* TEXT PASSAGE
>>
1. Works same as traditional cache
2. Has built-in functionality to replicate data, shard data across servers, and locate proper server for each key.

Cache Eviction

1. Preventing stale data
2. Caching only most valuable data to save resources
3. Time to Leave (TTL).
   1. Set a time period before a cache entry is deleted.
   2. Used to prevent stale data.
   3. In some scenarios that you can cache. For a Twitter account, if you have a tweet with certain amount of likes, it doesn’t need to be immediately updated if there’s a few seconds or minutes delay, where you let that serve stale data and it’s not a huge deal. It’s not like people’s lives depending on the exact accurate count on the number of likes on a tweet.
   4. In other cases, for example Health Care industry, where it’s somebody’s heartbeat count or their breathing rate, that you probably don’t even want to cache, you want to be constant live data so you don’t have a delay.
4. TTL time just depends on what kind of data you’re working with.
<<
* USING THE INFORMATION
1: In the caching notes, what does the TTL time depend on?
2: Continue the notes on caching from their final line.

(Human pose images with coordinates)
>>
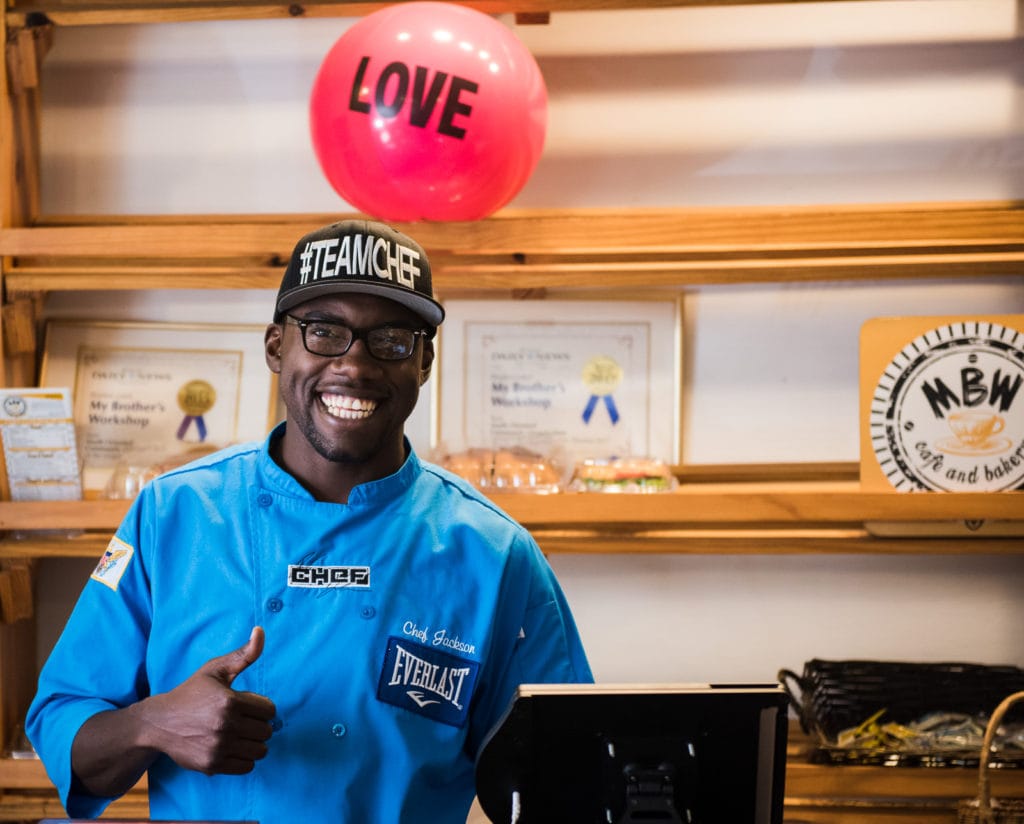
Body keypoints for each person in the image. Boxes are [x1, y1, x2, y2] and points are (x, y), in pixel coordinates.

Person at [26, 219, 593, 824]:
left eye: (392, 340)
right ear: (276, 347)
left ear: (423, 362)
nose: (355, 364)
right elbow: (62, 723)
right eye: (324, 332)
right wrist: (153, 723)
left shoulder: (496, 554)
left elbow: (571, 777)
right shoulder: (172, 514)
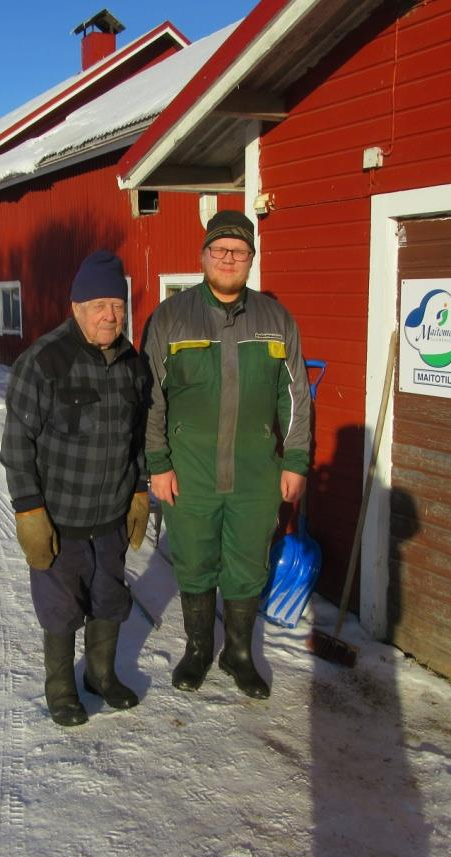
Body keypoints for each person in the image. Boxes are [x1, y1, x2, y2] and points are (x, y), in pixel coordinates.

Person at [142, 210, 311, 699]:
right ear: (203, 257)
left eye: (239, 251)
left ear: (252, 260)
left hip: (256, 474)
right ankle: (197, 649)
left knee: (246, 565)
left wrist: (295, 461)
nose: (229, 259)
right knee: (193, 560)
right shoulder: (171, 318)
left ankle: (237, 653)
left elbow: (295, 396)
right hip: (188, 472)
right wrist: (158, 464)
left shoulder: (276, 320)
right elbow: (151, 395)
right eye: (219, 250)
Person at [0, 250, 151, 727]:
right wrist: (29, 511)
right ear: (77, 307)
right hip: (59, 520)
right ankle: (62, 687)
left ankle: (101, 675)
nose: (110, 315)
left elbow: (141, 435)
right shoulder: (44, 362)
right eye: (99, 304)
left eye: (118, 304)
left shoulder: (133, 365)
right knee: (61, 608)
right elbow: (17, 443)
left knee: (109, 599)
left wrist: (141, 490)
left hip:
<<
* ANSWERS FOR THIS EXERCISE
1: What kind of data you're working with.

2:
Facebook met an interesting problem named Thundering Herd Problem .

Least Recently Used Cache (LRU Cache)

1. Once cache is full, remove last accessed key and add new key.

Least Frequently Used Cache (LFU Cache)

1. Track number of times key is accessed.
2. Drop least used when cache is full.

Caching Strategy

1. Cache Aside - most common
2. Read Through.
3. Write Through.
   1. This is specifically for write-intensive application.
   2. To increase the amount of writes the database can handle, the cache is actually updated before the database.
   3. This does allows to maintain high consistency between your cache and your database.
   4. But as a result, it adds latency to whenever a user writes and it’s going to slow things down.
4. Write Back.
   1. This is specifically for write-intensive application.
   2. This is to directly writing data to the cache and it’s super fast.
   3. A side effect is that if your cache fails before writing into database, you will have an issue of data loss.
   4. This is risky but if you really need to scale writes for some reason and consistency isn’t essential, that’s one way to do it.

Cache Consistency

1. How to maintain consistency between database and cache efficiently.
2. Importance depends on use case.
3. The biggest thing is that for writes you want to make sure that the user who’s writing data get that fresh data immediately.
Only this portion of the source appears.